Pundits on TV are another who confidently predict future events that are essentially unpredictable. TV experts make it sound as if predicting the future is only slightly more messy than solving mathematical equations. And they rarely mention the word 'luck'.  As Kahneman says in his book, Thinking, Fast and Slow 'The idea that large historical events are determined by luck is profoundly shocking, although it is demonstrably true.' History is full of low predictability and large impact Black Swan events that are predictable only in retrospect. History looks more easy to explain when viewed backwards than it does when the events are actually happening, what Nassim Nicholas Taleb calls 'the narrative fallacy'. As Taleb says in The Black Swan:
Our inability to predict in environments subjected to the Black Swan, coupled with a general lack of the awareness of this state of affairs, means that certain professionals, while believing they are experts, are in fact not.  Based on their empirical record, they do not know more about their subject matter than the general population, but they are much better at narrating -  or, worse, at smoking you with complicated mathematical models. They are also more likely to wear a tie.
 Philip Tetlock, a psychologist at the University of California, Berkeley selected 284 people who made their living "commenting or offering advice on political and economic trends," including journalists, foreign policy specialists, economists and intelligence analysts, and began asking them to make predictions. Over a couple of decades, he asked them to rate the probability of outcomes of several questions: Would George Bush be re-elected? Would apartheid in South Africa end peacefully? Would Quebec secede from Canada? Would the dot-com bubble burst? Overall he had over 80,000 predictions.

How did the experts do? When it came to predicting the likelihood of an outcome, the vast majority performed worse than random chance i.e, they would have done better picking their answers blindly out of a hat. Liberals, moderates and conservatives were all equally ineffective. Most of the subjects had post-graduate degrees but they were mostly useless when it came to forecasting. Even in the region they had most knowledge of, the experts were not much better than non-specialists.

The main reason for the inaccuracy has to do with overconfidence.

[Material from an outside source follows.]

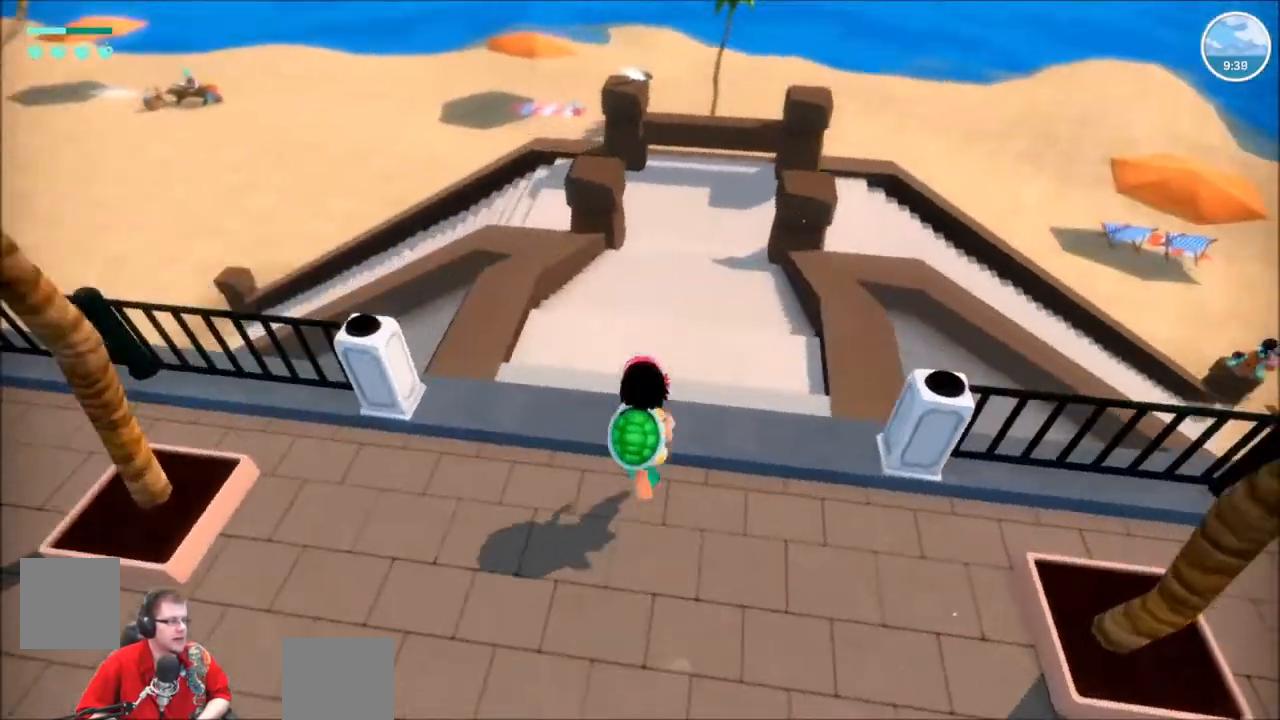
{"buttons": [], "left_stick": "up", "right_stick": "right", "events": [[33, "R2", "up"]]}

Because the experts were convinced that they were right, they tended to ignore all the evidence suggesting that they were wrong - they had an enhanced illusion of their skill. Those with the most knowledge were less reliable. This is because these experts were cocooned in their area of specialisation and tended to view the world through a narrow lens, what Nassim Nicholas Taleb calls 'the philistinism of the over-specialised scholar'. It is like the blind who touch different parts of an elephant and conclude that it is like a rope, a pillar, etc.

Tetlock also found that the experts were resistant to admitting error when it was pointed out to them, offering a number of excuses for their mistakes. The problem is that the over-specialised expert who can come up with the catchy one-liner is more likely to be invited to TV studios since  he is more interesting to listen to than the expert who uses a lot of 'ifs' and 'buts' even though the latter may be closer to the truth. The preferred expert will be the one who gives short, snappy answers to a screaming host who demands, 'India wants to know.' A safe rule of thumb to follow is to ignore the views of the experts who sound very confident about their forecasts. As Kahneman says in his book:
The first lesson is that errors of prediction are inevitable because the world is unpredictable.  The second is that high subjective confidence is not to be trusted as an indicator of accuracy (low confidence could be more informative).